## [할 일]
"186: (144, 378)"이 들어 있는 줄부터 목록의 마지막 줄까지, 양 끝 줄을 포함해 빈 줄은 빼고 번호 매긴 목록으로 바꿔 주시겠어요?

[저장된 항목]
□ □ □

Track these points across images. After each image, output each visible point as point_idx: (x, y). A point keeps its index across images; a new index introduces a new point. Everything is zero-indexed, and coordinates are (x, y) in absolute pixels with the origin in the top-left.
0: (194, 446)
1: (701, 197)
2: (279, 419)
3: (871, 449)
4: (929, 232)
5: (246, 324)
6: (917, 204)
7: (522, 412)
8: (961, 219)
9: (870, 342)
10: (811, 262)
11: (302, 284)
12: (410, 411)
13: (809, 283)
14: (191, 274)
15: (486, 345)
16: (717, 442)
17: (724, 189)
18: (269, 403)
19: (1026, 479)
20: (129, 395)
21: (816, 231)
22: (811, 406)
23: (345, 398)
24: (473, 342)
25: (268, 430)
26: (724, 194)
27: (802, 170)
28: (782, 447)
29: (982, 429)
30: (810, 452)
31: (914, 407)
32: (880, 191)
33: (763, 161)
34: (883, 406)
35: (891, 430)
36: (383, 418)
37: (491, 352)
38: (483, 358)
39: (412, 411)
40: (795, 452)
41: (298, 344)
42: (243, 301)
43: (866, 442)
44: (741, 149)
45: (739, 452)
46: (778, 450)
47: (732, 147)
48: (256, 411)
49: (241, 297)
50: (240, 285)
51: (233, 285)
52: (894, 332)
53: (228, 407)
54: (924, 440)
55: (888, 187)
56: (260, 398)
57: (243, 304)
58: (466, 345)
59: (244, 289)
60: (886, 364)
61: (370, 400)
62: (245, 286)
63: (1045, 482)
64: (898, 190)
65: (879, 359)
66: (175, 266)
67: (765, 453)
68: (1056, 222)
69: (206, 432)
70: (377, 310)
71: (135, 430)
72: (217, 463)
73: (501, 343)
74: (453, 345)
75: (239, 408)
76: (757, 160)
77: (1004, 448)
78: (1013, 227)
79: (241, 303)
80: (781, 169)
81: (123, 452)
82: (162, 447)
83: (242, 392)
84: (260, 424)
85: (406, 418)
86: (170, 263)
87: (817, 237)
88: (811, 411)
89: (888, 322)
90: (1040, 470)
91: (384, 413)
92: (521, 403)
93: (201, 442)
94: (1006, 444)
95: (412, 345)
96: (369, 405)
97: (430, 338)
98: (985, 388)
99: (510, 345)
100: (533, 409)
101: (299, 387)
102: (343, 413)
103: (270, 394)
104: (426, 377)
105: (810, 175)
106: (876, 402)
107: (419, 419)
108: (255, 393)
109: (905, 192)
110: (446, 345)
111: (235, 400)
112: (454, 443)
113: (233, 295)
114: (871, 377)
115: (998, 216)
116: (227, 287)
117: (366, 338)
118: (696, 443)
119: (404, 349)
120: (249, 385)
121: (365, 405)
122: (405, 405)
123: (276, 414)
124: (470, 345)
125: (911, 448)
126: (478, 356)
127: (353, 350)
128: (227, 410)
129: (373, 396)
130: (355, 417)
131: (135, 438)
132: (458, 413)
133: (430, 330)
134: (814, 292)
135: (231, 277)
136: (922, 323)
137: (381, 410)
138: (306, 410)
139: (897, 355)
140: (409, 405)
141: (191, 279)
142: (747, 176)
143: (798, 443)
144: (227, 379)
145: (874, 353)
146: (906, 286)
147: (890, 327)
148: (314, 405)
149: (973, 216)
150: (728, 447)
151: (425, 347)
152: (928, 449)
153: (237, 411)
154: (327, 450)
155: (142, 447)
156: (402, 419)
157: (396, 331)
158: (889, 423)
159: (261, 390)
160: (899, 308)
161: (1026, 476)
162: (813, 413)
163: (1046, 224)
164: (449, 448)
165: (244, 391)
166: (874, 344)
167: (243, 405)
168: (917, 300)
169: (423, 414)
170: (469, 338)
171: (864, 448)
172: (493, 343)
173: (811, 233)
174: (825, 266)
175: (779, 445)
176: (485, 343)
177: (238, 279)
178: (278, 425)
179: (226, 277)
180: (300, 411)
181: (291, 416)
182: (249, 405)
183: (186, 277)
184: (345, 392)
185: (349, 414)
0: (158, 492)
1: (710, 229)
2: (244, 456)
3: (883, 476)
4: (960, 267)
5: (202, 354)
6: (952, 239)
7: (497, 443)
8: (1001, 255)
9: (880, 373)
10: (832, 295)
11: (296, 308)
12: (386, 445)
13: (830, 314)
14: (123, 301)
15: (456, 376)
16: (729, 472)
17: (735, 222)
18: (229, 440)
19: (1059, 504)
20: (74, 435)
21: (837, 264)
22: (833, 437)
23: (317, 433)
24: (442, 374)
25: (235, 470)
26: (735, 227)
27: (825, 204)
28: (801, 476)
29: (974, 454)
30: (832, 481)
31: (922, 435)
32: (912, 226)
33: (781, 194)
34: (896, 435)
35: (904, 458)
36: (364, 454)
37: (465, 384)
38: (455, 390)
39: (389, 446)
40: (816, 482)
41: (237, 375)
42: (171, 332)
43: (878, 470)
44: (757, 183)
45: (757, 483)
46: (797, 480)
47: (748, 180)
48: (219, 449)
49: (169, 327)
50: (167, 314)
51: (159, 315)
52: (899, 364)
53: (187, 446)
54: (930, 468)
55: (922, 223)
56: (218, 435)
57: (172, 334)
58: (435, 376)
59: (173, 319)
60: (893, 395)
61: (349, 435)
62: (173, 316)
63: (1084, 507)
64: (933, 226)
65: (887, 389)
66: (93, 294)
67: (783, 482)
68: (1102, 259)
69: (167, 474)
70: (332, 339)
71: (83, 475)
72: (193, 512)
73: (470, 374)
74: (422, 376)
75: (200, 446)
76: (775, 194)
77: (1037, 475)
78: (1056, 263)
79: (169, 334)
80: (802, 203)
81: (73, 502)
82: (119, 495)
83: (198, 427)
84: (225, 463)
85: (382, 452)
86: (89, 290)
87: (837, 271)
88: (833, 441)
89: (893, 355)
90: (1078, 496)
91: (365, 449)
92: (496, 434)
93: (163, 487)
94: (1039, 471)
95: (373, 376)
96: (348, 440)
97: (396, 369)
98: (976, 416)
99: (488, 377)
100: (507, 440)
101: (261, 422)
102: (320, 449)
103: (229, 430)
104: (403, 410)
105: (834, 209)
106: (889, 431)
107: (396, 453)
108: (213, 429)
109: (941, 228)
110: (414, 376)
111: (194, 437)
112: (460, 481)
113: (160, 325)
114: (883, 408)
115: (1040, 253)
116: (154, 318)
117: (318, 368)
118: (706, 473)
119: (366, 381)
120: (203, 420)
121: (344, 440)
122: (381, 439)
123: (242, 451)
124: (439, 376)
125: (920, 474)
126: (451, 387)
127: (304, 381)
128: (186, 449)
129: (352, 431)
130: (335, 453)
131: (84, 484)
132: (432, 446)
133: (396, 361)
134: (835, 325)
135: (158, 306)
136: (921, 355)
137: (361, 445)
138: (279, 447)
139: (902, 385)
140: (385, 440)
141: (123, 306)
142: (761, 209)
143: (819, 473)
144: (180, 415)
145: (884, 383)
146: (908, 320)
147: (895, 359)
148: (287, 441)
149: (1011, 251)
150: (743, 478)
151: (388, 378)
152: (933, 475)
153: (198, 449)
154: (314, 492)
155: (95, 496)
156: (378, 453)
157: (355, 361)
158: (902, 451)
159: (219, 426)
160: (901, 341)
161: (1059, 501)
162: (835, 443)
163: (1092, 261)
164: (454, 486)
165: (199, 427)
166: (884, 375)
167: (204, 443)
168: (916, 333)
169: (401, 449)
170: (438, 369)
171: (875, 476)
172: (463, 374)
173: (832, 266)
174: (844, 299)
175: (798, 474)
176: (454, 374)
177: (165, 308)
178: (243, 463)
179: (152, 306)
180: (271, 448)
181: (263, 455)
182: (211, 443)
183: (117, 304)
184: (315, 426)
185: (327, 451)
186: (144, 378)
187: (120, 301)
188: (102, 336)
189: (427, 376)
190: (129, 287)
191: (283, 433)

□ □ □

## [아래 답변]
1. 186: (144, 378)
2. 187: (120, 301)
3. 188: (102, 336)
4. 189: (427, 376)
5. 190: (129, 287)
6. 191: (283, 433)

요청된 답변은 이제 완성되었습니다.